Presumably, the reason for choosing software development as the method of solving problems for people is because software development itself brings joy. Different people find joy in different aspects even of that, though.
For my part, the stuff that AI is promising to automate away is much of the stuff that I enjoy about software development. If I don't get to do that, that would turn my career into miserable drudgery.
Perhaps that's the future, though. I hope not, but if it is, then I need to face up to the truth that there is no role for me in the industry anymore. That would pretty much be a life crisis, as I'd have to find and train for something else.
"There are a thousand other ways of solving problems for real people, so that doesn't explain why some choose software development as their preferred method."
Software development is almost unique in the scale that it operates at. I can write code once and have it solve problems for dozens, hundreds, thousands or even millions of people.
If you want your work to solve problems for large numbers of people I have trouble thinking of any other form of work that's this accessible but allows you to help this many others.
Fields like civil engineering are a lot harder to break into!
> That would pretty much be a life crisis, as I'd have to find and train for something else.
There's inertia in the industry. It's not like what you're describing could happen in the blink of an eye. You may well be at the end of your career when this prophecy is fulfilled, if it ever comes true. I sure will be at the end of mine and I'll probably work for at least another 20 years.

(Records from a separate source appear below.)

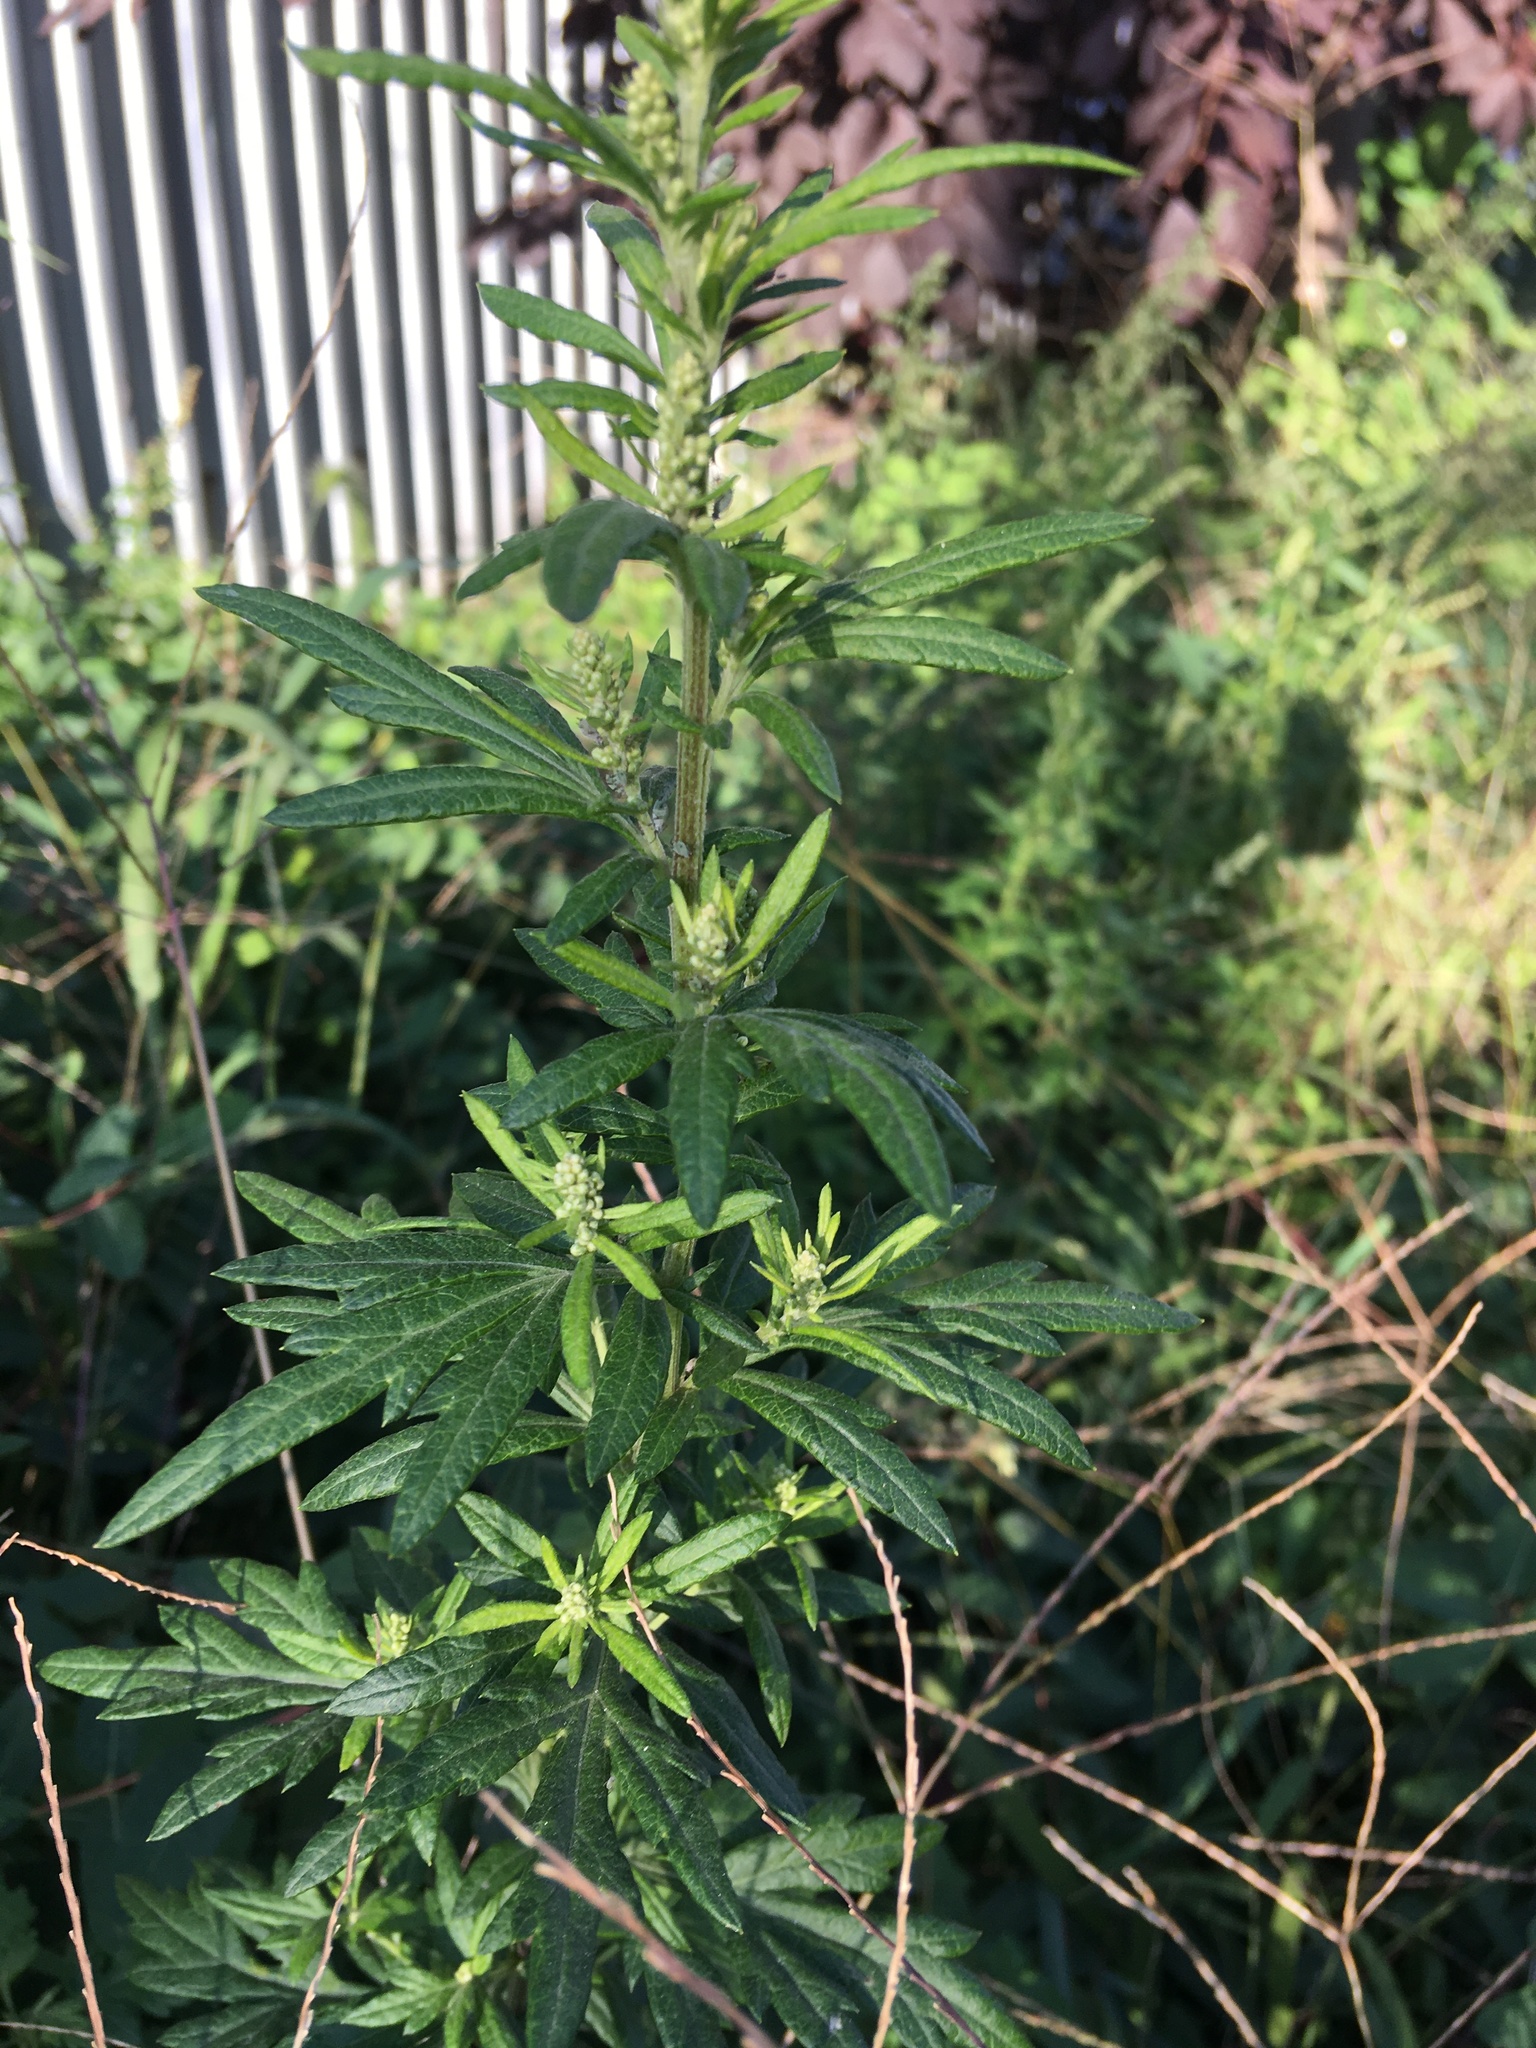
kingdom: Plantae
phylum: Tracheophyta
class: Magnoliopsida
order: Asterales
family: Asteraceae
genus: Artemisia
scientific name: Artemisia vulgaris
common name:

The inertia argument is real, and I would compare it to the mistaken believe of some at IBM in the 1970s that SQL would be used by managers to query relational databases directly, so no programming was needed anymore.
And what happened? Programmers make the queries and embed them into code that creates dashboards that managers look at. Or managers ask analysts who have to interpret the dashboards for them... It rather created a need for more programmers.
Compare embedded SQL with prompts - SQL queries compared to assembler or FORTRAN code is closer to English prose for sure. Did it take some fun away? Perhaps, if manually traversing a network database is fun to anyone, instead of declaratively specifying what set of data to retrieve. But it sure gave new fun to people who wanted to see results faster (let's call them "designers" rather than "coders"), and it made programming more elegant due to the declarativity of SQL queries (although that is cancelled out again by the ugliness of mixing two languages in the code).
Maybe the question is: Does LLM-based coding enable a new kind of higher level "design flow" to replace "coding flow"? (Maybe it will make a slightly different group of people happy?)
This echoes my sentiment that LLMs are higher level programming languages. And, as every layer of abstraction, they add assumptions that may or may not fit the use case. The same way we optimize SQL queries by knowing how the database makes a query plan, we need to optimize LLM outputs, specially when the assumptions given are not ideal.
> No. There are a thousand other ways of solving problems for real people, so that doesn't explain why some choose software development as their preferred method.
I don't see why we should seek an explanation if there are thousands of ways to be useful to people. Is being a lawyer particularly better than being an accountant?
I'm probably just not as smart or creative as you, but say my problem is I have a ski cabin that I want to rent it to strangers for money. Nevermind a thousand, What are 100 ways without using software that I could do something about that, vs listing it on Airbnb?
I was speaking about solving people's problems generally. It's easy to find specific problems that are best addressed with software, just as it's easy to find specific problems that can't be addressed with software.